### WHAT YOU NEED TO DO:
Write out all entries word for word.

Source records
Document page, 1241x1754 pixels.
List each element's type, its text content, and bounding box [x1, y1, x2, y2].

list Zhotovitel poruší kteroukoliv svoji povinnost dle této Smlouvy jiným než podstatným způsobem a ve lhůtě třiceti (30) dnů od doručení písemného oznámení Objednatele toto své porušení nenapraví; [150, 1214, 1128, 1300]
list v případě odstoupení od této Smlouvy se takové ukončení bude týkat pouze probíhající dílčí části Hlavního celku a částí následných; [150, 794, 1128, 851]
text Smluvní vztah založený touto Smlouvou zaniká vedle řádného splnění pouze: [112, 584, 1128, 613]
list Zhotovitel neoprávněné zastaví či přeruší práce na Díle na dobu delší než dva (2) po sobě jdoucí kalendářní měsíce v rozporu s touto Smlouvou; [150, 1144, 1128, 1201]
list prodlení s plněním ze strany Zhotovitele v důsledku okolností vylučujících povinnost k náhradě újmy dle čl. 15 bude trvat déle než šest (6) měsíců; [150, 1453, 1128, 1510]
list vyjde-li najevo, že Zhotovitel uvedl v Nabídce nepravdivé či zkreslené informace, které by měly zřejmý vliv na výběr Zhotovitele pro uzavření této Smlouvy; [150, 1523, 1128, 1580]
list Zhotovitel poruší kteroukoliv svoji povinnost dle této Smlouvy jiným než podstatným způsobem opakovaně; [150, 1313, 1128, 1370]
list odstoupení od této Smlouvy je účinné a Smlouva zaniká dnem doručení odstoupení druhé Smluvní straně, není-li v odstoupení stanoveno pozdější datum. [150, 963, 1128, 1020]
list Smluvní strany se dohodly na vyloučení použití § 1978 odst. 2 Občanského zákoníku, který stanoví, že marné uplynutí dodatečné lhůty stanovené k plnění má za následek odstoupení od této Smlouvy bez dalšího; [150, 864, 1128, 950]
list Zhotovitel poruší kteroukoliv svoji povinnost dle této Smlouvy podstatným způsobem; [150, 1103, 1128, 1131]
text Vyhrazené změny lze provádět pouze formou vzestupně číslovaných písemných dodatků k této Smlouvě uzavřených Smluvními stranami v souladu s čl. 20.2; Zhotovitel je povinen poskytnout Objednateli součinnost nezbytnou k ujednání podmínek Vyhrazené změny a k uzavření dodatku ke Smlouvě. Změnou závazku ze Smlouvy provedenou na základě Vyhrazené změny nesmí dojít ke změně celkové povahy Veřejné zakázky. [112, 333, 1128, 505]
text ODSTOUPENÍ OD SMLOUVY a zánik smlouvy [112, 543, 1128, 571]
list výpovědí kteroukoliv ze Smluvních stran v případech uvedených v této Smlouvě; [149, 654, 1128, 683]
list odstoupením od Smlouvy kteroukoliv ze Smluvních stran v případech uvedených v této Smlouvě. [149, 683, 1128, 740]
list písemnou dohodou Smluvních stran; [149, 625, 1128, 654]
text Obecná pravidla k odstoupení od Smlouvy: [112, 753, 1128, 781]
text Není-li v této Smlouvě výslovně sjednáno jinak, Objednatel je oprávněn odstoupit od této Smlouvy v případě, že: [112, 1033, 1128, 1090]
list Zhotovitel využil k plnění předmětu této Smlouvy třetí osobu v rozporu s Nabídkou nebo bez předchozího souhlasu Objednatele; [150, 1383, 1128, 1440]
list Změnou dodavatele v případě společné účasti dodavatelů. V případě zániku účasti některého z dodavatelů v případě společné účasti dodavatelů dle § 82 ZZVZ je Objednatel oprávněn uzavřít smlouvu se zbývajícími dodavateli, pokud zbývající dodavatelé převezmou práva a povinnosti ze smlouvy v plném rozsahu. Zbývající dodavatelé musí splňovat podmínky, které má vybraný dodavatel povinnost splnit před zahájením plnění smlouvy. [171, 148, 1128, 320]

### SOLVED EXERCISE:
Document page, 1241x1754 pixels.
List each element's type, its text content, and bounding box [x1, y1, x2, y2].

list Zhotovitel poruší kteroukoliv svoji povinnost dle této Smlouvy jiným než podstatným způsobem a ve lhůtě třiceti (30) dnů od doručení písemného oznámení Objednatele toto své porušení nenapraví; [150, 1214, 1128, 1300]
list v případě odstoupení od této Smlouvy se takové ukončení bude týkat pouze probíhající dílčí části Hlavního celku a částí následných; [150, 794, 1128, 851]
text Smluvní vztah založený touto Smlouvou zaniká vedle řádného splnění pouze: [112, 584, 1128, 613]
list Zhotovitel neoprávněné zastaví či přeruší práce na Díle na dobu delší než dva (2) po sobě jdoucí kalendářní měsíce v rozporu s touto Smlouvou; [150, 1144, 1128, 1201]
list prodlení s plněním ze strany Zhotovitele v důsledku okolností vylučujících povinnost k náhradě újmy dle čl. 15 bude trvat déle než šest (6) měsíců; [150, 1453, 1128, 1510]
list vyjde-li najevo, že Zhotovitel uvedl v Nabídce nepravdivé či zkreslené informace, které by měly zřejmý vliv na výběr Zhotovitele pro uzavření této Smlouvy; [150, 1523, 1128, 1580]
list Zhotovitel poruší kteroukoliv svoji povinnost dle této Smlouvy jiným než podstatným způsobem opakovaně; [150, 1313, 1128, 1370]
list odstoupení od této Smlouvy je účinné a Smlouva zaniká dnem doručení odstoupení druhé Smluvní straně, není-li v odstoupení stanoveno pozdější datum. [150, 963, 1128, 1020]
list Smluvní strany se dohodly na vyloučení použití § 1978 odst. 2 Občanského zákoníku, který stanoví, že marné uplynutí dodatečné lhůty stanovené k plnění má za následek odstoupení od této Smlouvy bez dalšího; [150, 864, 1128, 950]
list Zhotovitel poruší kteroukoliv svoji povinnost dle této Smlouvy podstatným způsobem; [150, 1103, 1128, 1131]
text Vyhrazené změny lze provádět pouze formou vzestupně číslovaných písemných dodatků k této Smlouvě uzavřených Smluvními stranami v souladu s čl. 20.2; Zhotovitel je povinen poskytnout Objednateli součinnost nezbytnou k ujednání podmínek Vyhrazené změny a k uzavření dodatku ke Smlouvě. Změnou závazku ze Smlouvy provedenou na základě Vyhrazené změny nesmí dojít ke změně celkové povahy Veřejné zakázky. [112, 333, 1128, 505]
text ODSTOUPENÍ OD SMLOUVY a zánik smlouvy [112, 543, 1128, 571]
list výpovědí kteroukoliv ze Smluvních stran v případech uvedených v této Smlouvě; [149, 654, 1128, 683]
list odstoupením od Smlouvy kteroukoliv ze Smluvních stran v případech uvedených v této Smlouvě. [149, 683, 1128, 740]
list písemnou dohodou Smluvních stran; [149, 625, 1128, 654]
text Obecná pravidla k odstoupení od Smlouvy: [112, 753, 1128, 781]
text Není-li v této Smlouvě výslovně sjednáno jinak, Objednatel je oprávněn odstoupit od této Smlouvy v případě, že: [112, 1033, 1128, 1090]
list Zhotovitel využil k plnění předmětu této Smlouvy třetí osobu v rozporu s Nabídkou nebo bez předchozího souhlasu Objednatele; [150, 1383, 1128, 1440]
list Změnou dodavatele v případě společné účasti dodavatelů. V případě zániku účasti některého z dodavatelů v případě společné účasti dodavatelů dle § 82 ZZVZ je Objednatel oprávněn uzavřít smlouvu se zbývajícími dodavateli, pokud zbývající dodavatelé převezmou práva a povinnosti ze smlouvy v plném rozsahu. Zbývající dodavatelé musí splňovat podmínky, které má vybraný dodavatel povinnost splnit před zahájením plnění smlouvy. [171, 148, 1128, 320]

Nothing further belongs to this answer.